### [Instructions for the task]
Starting with the line that has "wall art: none [358,42,497,273]" in the records below and ending with the line that has "mug: present [304,109,358,164]", output those lines exactly and nothing more; omit the pictures.

### [Data provided]
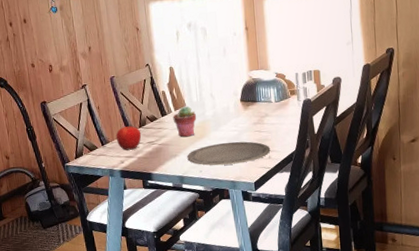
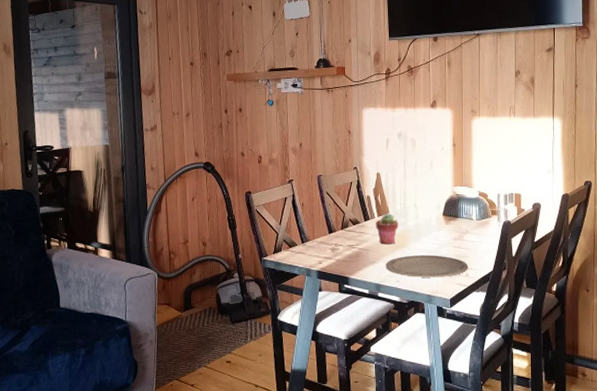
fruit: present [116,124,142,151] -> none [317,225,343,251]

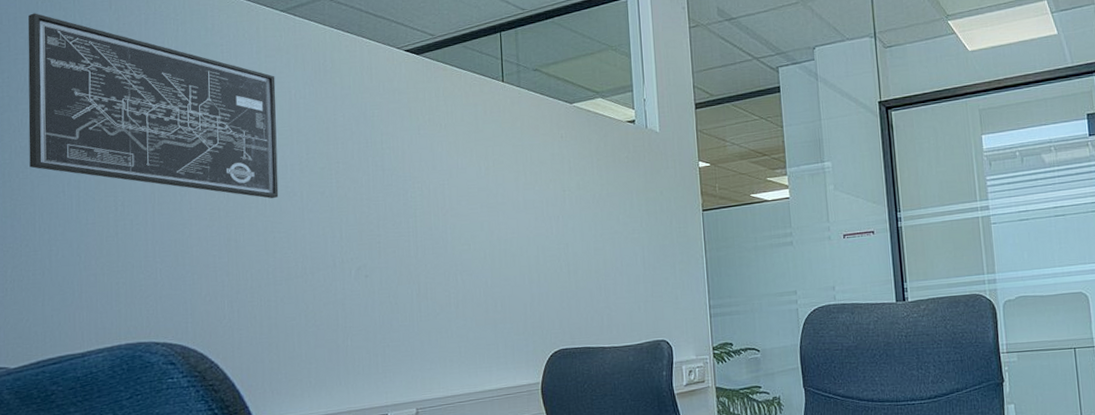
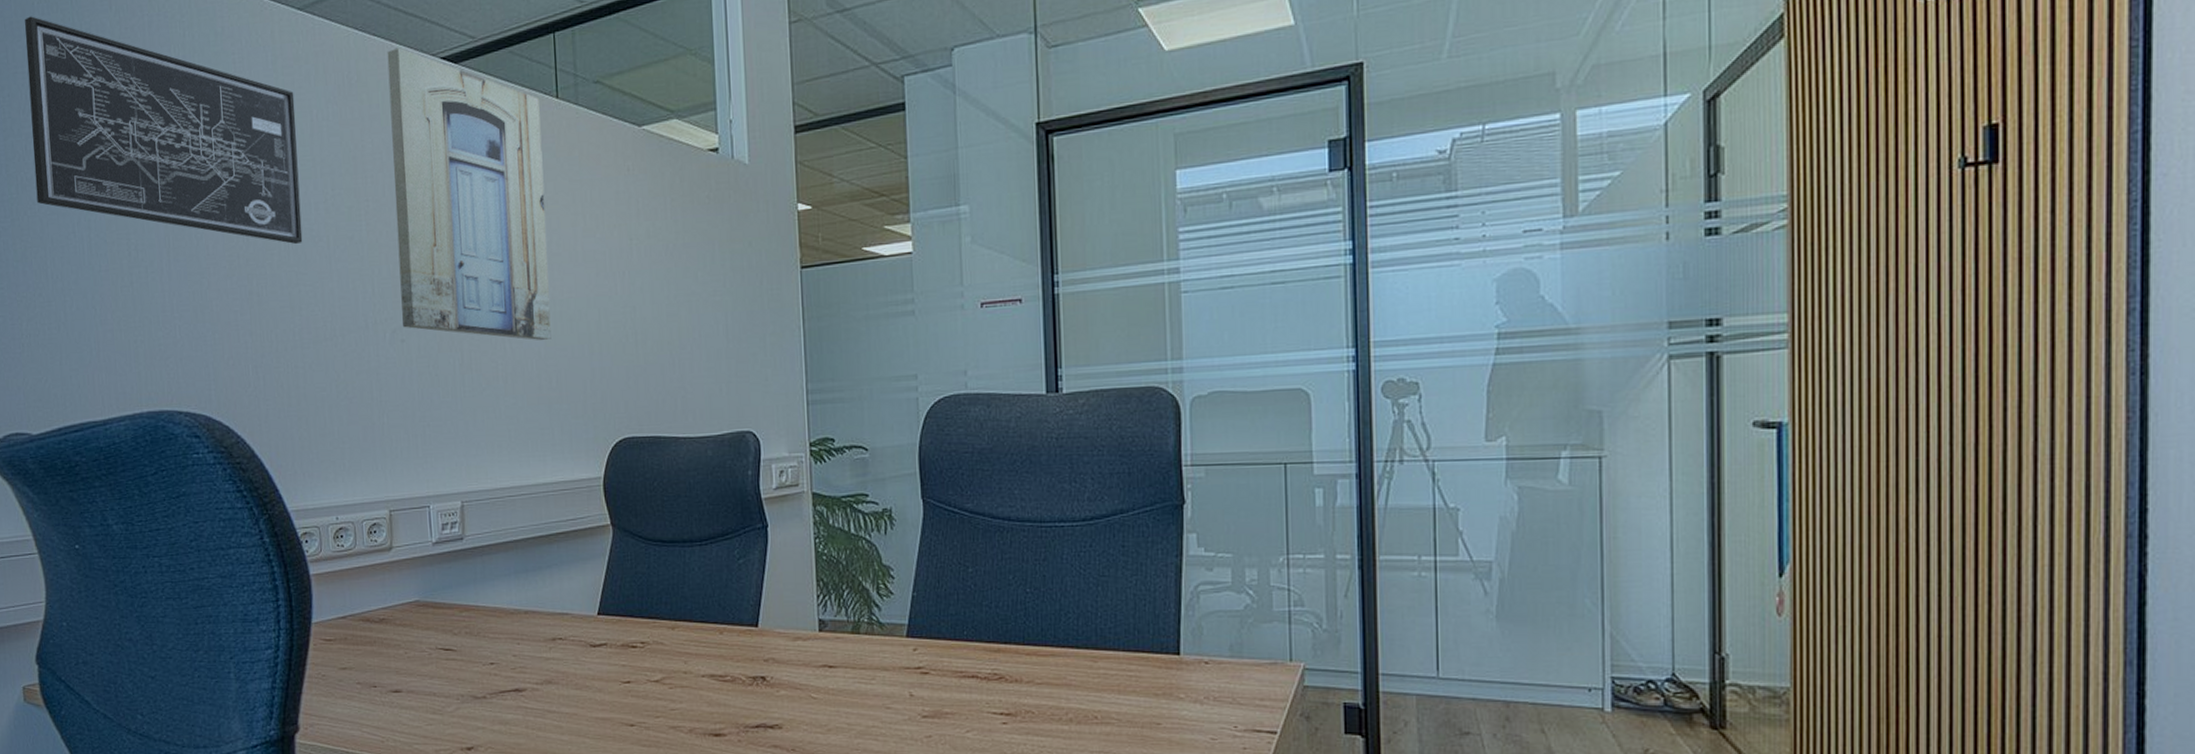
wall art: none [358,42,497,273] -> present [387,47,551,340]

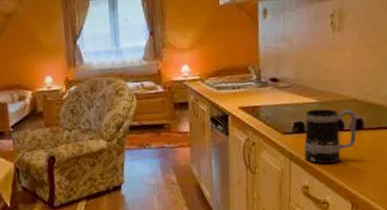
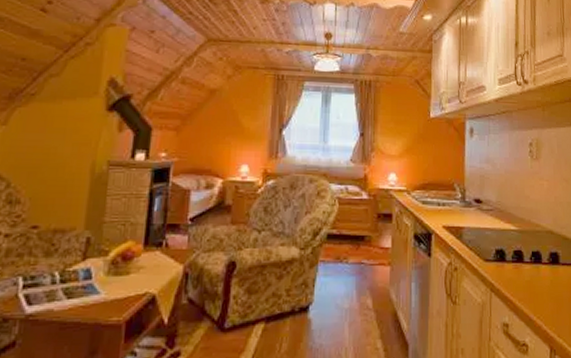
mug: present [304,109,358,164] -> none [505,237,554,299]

...

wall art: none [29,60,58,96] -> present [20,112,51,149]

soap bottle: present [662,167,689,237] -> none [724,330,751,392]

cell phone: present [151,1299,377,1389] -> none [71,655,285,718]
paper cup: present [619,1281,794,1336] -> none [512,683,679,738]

### [Reply to the exercise]
wall art: none [358,42,497,273] -> present [387,47,551,340]

mug: present [304,109,358,164] -> none [505,237,554,299]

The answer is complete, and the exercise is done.